The vast majority of workers' compensation claims are handled
expeditiously and are administered without dispute or
litigation. These are, for the most part, the smaller claims --
those in which only medical care is provided and those in which
the injured worker is disabled for only a few days. These
smaller claims account for more than three quarters of all
workers' compensation claims.
The balance of the claims -- those in which there are
significant periods of disability or permanent disability --
account for the vast majority of costs and litigation. In these
more serious cases, litigation is common.
Most workers' compensation cases are litigated initially before
workers' compensation referees employed by the Division of
Workers' Compensation (DWC). Rehabilitation disputes are first
heard by a consultant in the DWC Rehabilitation Unit, and that
decision can be appealed to a workers' compensation referee. The
decisions of workers' compensation referees are subject to
reconsideration by the seven member Workers' Compensation
Appeals Board (WCAB). A WCAB decision is reviewable only by the
Most disputed or "litigated" cases are settled without a
decision being rendered by a workers' compensation referee. Most
case dispositions are compromise and release settlements --
settlements in which all future liability is released in return
for a stipulated amount.
Applicants attorneys fees must be approved by a workers'
compensation referee, and are generally 9 to 15 percent of the
settlement amount. Defense attorneys' fees are not regulated.
benefit financing system
The benefit financing system is the process by which employers
finance their liability for workers' compensation benefits.

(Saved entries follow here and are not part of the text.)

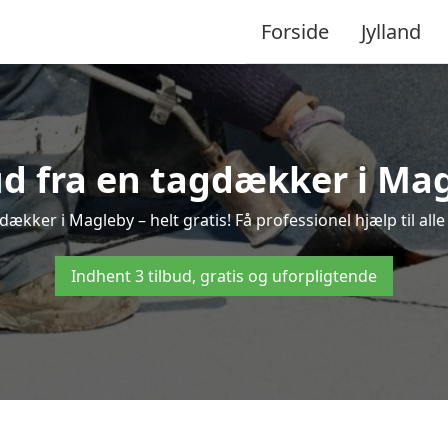
Forside
Jylland
ud fra en tagdækker i Ma
dækker i Magleby – helt gratis! Få professionel hjælp til al
Indhent 3 tilbud, gratis og uforpligtende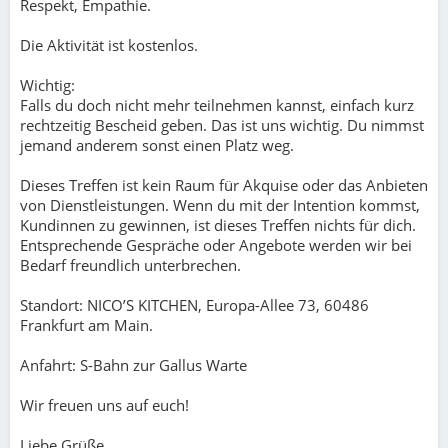
Respekt, Empathie.
Die Aktivität ist kostenlos.
Wichtig:
Falls du doch nicht mehr teilnehmen kannst, einfach kurz
rechtzeitig Bescheid geben. Das ist uns wichtig. Du nimmst
jemand anderem sonst einen Platz weg.
Dieses Treffen ist kein Raum für Akquise oder das Anbieten
von Dienstleistungen. Wenn du mit der Intention kommst,
Kundinnen zu gewinnen, ist dieses Treffen nichts für dich.
Entsprechende Gespräche oder Angebote werden wir bei
Bedarf freundlich unterbrechen.
Standort: NICO’S KITCHEN, Europa-Allee 73, 60486
Frankfurt am Main.
Anfahrt: S-Bahn zur Gallus Warte
Wir freuen uns auf euch!
Liebe Grüße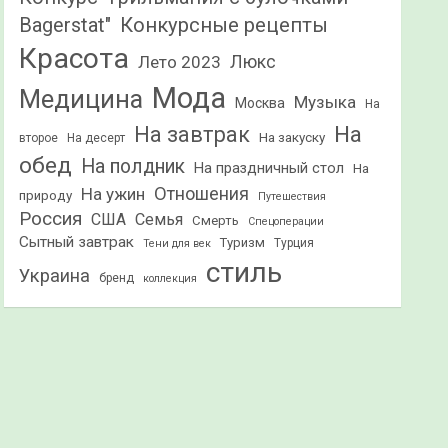
Конкурсные рецепты
Bagerstat"
Красота
Лето 2023
Люкс
Мода
Медицина
Музыка
Москва
На
На
На завтрак
На закуску
второе
На десерт
обед
На полдник
На праздничный стол
На
Отношения
На ужин
природу
Путешествия
Россия
США
Семья
Смерть
Спецоперации
Сытный завтрак
Туризм
Турция
Тени для век
стиль
Украина
бренд
коллекция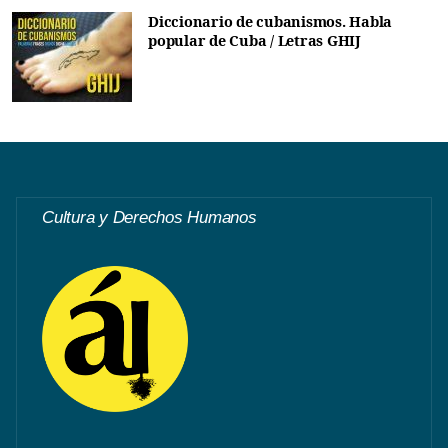
Diccionario de cubanismos. Habla
popular de Cuba / Letras GHIJ
Cultura y Derechos Humanos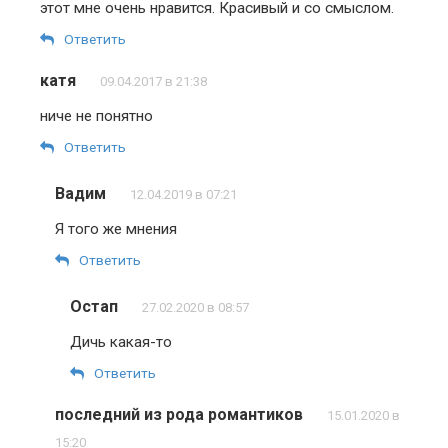
этот мне очень нравится. Красивый и со смыслом.
Ответить
катя
09.04.2017 в 21:38
ниче не понятно
Ответить
Вадим
12.04.2019 в 07:21
Я того же мнения
Ответить
Остап
27.02.2020 в 08:57
Дичь какая-то
Ответить
последний из рода романтиков
15.01.2020 в
15:20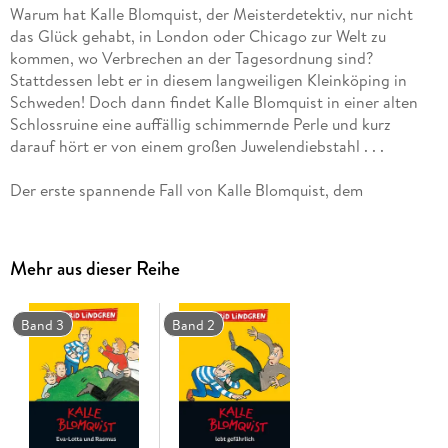
Warum hat Kalle Blomquist, der Meisterdetektiv, nur nicht
das Glück gehabt, in London oder Chicago zur Welt zu
kommen, wo Verbrechen an der Tagesordnung sind?
Stattdessen lebt er in diesem langweiligen Kleinköping in
Schweden! Doch dann findet Kalle Blomquist in einer alten
Schlossruine eine auffällig schimmernde Perle und kurz
Der erste spannende Fall von Kalle Blomquist, dem
Meisterdetektiv! Mehr von ihm gibt es in den Büchern "Kalle
Blomquist lebt gefährlich" und "Kalle Blomquist, Eva-Lotta
Mehr aus dieser Reihe
In Kürze als E-Book erhältlich
Band 3
Band 2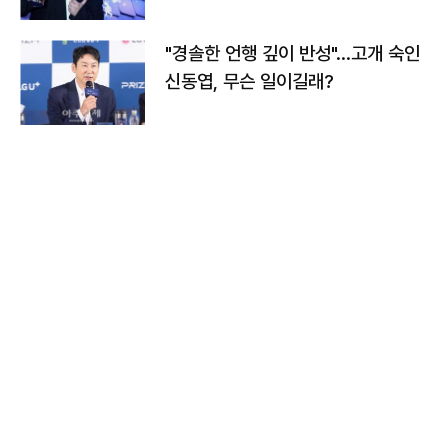
다
"경솔한 언행 깊이 반성"…고개 숙인
신동엽, 무슨 일이길래?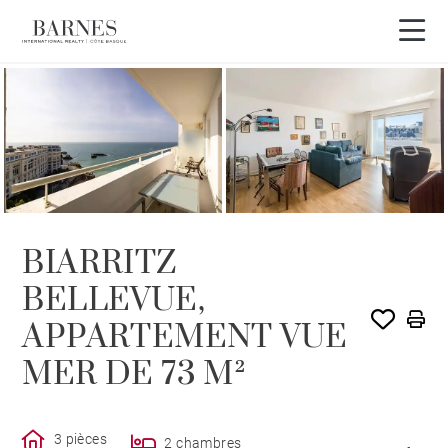
VENDU PAR BARNES
BIARRITZ
BELLEVUE,
APPARTEMENT VUE
MER DE 73 M²
3 pièces
2 chambres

Employers may finance their liability for workers' compensation
benefits by one of three methods: (1) self-insurance, (2)
private insurance, or (3) state insurance.

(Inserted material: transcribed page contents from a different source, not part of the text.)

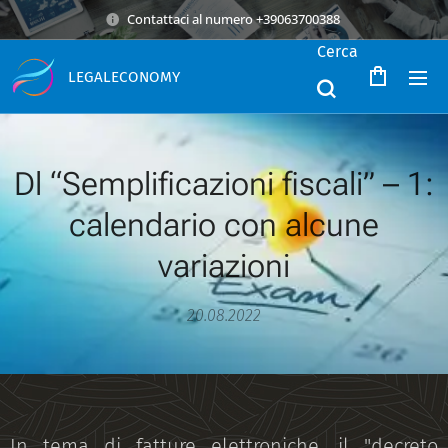
Contattaci al numero +39063700388
Cerca
LEGALECONOMY
Dl “Semplificazioni fiscali” – 1:
calendario con alcune
variazioni
20.08.2022
In tema di fatture elettroniche, il "decreto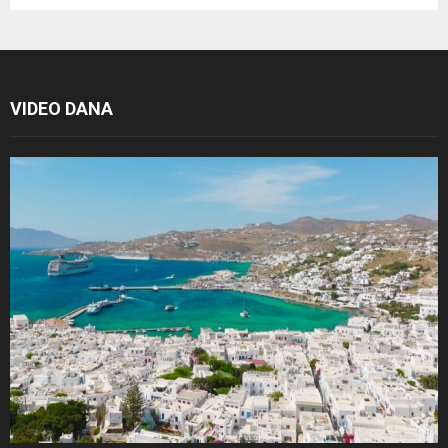
VIDEO DANA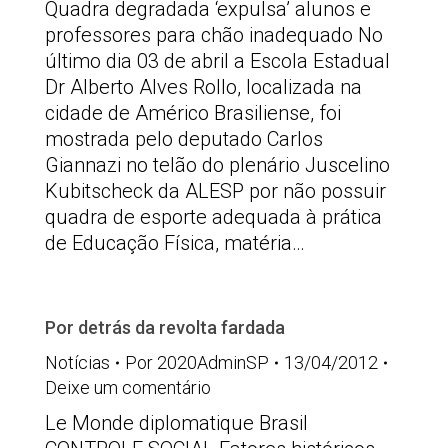
Quadra degradada ‘expulsa’ alunos e
professores para chão inadequado No
último dia 03 de abril a Escola Estadual
Dr Alberto Alves Rollo, localizada na
cidade de Américo Brasiliense, foi
mostrada pelo deputado Carlos
Giannazi no telão do plenário Juscelino
Kubitscheck da ALESP por não possuir
quadra de esporte adequada à prática
de Educação Física, matéria…
Por detrás da revolta fardada
Notícias
Por
2020AdminSP
13/04/2012
Deixe um comentário
Le Monde diplomatique Brasil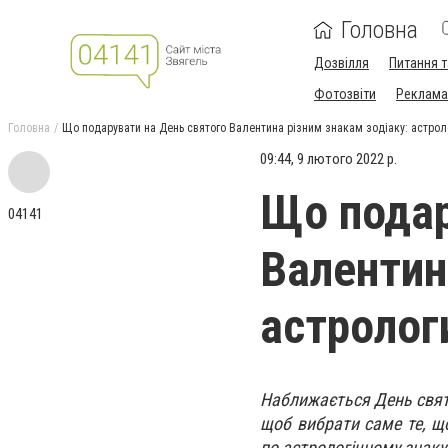
Головна
Дозвілля
Питання т
Фотозвіти
Реклама 
Головна
Що подарувати на День святого Валентина різним знакам зодіаку: астрол
09:44, 9 лютого 2022 р.
Що подар
04141
Валентин
астролог
Наближається День свято
щоб вибрати саме те, щ
по астрологічному знаку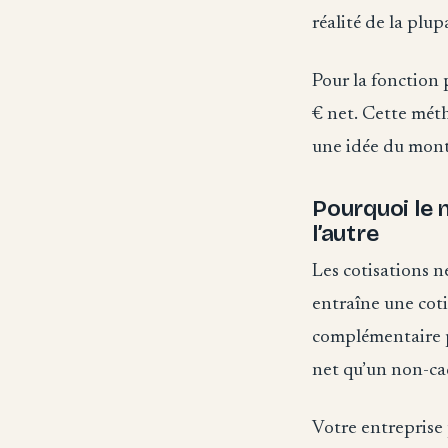
réalité de la plup
Pour la fonction 
€ net. Cette mét
une idée du monta
Pourquoi le 
l’autre
Les cotisations n
entraîne une cot
complémentaire p
net qu’un non-ca
Votre entreprise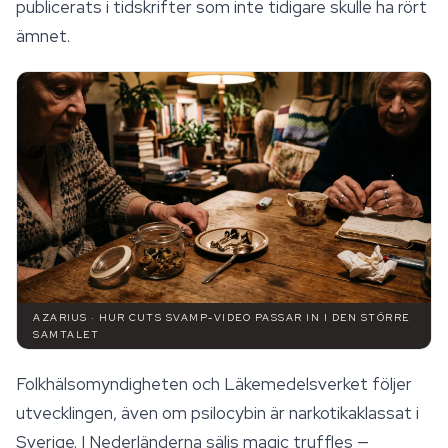
publicerats i tidskrifter som inte tidigare skulle ha rört
ämnet.
AZARIUS · HUR CUTS SVAMP-VIDEO PASSAR IN I DEN STÖRRE
SAMTALET
Folkhälsomyndigheten och Läkemedelsverket följer
utvecklingen, även om psilocybin är narkotikaklassat i
Sverige. I Nederländerna säljs magic truffles —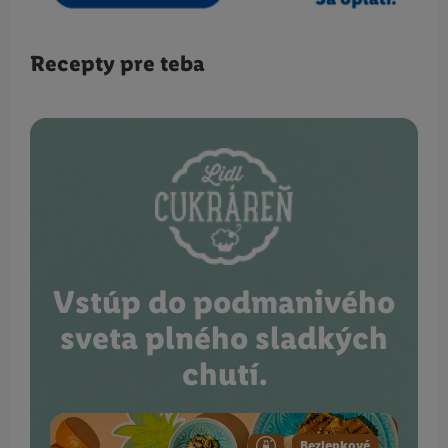
Recepty pre teba
Vstúp do podmanivého
sveta plného sladkých
chutí.
Bezlepkové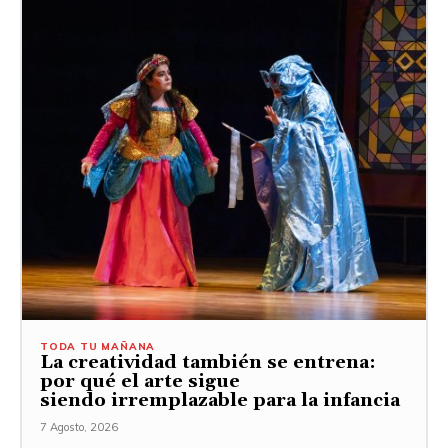
TODA TU MAÑANA
La creatividad también se entrena:
por qué el arte sigue
siendo irremplazable para la infancia
7 Agosto, 2026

Self-Insurance -- Most large, stable employers and most
government agencies are self-insured for workers' compensation.
To become self-insured, employers must obtain a certificate from
the Department of Industrial Relations. Private employers must
post security as a condition of receiving a certificate of
consent to self-insure.
Private Insurance -- Employers may purchase insurance from any
of the approximately 300 private insurance companies which are
licensed by the Department of Insurance to transact workers'
compensation insurance in California. Insurance companies are
free to price this insurance at a level they deem appropriate
for the insurance and services provided.
State Insurance -- Employers may also purchase insurance from
the State Compensation Insurance Fund, a state operated entity
that exists solely to transact workers' compensation insurance
on a non-profit basis. It actively competes with private
insurers for business, and it also effectively operates as the
assigned risk pool for workers' compensation insurance.
In addition, there are two special funds that pay benefits to
injured workers under some circumstances: (1) the Uninsured
Employers Fund, and (2) the Subsequent Injuries Fund.

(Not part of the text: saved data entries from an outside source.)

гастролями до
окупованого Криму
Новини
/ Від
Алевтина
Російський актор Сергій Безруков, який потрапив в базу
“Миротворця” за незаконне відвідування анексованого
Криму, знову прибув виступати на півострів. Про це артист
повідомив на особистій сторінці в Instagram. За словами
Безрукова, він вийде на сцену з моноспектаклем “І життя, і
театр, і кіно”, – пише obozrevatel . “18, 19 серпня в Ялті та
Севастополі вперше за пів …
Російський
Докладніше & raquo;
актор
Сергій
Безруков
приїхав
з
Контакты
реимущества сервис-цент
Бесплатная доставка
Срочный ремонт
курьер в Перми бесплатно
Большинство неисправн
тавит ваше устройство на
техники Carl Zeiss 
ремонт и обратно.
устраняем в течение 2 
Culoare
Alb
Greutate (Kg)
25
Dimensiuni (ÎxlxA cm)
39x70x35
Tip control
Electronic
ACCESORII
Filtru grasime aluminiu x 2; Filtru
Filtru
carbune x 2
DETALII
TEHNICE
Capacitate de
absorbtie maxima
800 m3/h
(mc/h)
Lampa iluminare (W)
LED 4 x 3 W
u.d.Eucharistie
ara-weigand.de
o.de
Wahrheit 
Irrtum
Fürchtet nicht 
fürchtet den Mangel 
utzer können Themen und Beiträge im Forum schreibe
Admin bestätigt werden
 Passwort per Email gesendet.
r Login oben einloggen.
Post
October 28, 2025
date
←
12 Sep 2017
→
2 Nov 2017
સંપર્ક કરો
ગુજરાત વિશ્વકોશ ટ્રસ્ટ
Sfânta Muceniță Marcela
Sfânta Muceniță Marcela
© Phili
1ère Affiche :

Uninsured Employers Fund -- When an employee is injured while
working for an employer who is unlawfully uninsured, and the
employer fails to pay or post a bond to pay the compensation due
the employee, the employee's compensation is paid from the
Uninsured Employers Fund. An attempt is made to recover the
amount paid from the uninsured employer.
About 1,000 to 1,500 new claims are filed with the Uninsured
Employers Fund annually, at a cost that has reached about $26
million per year. Most of this cost is paid from the Uninsured
Employers Benefit Trust Fund, which is financed by an annual
assessment paid by all employers.
Subsequent Injuries Fund -- When an employee has a previous
permanent disability or impairment and sustains a subsequent
injury, the employer is not liable for the combined disability,
but only for that caused by the later injury. However, when the
combined permanent disability is at least 70 percent and certain
other criteria are met, the employee may receive additional
compensation from the Subsequent Injuries Fund.
About 500 claims are filed with the Subsequent Injuries Fund per
year, at a cost of about $6.5 million. Claims are paid from the
Subsequent Injury Benefit Trust Fund account, into which all
employers are required to pay an annual assessment.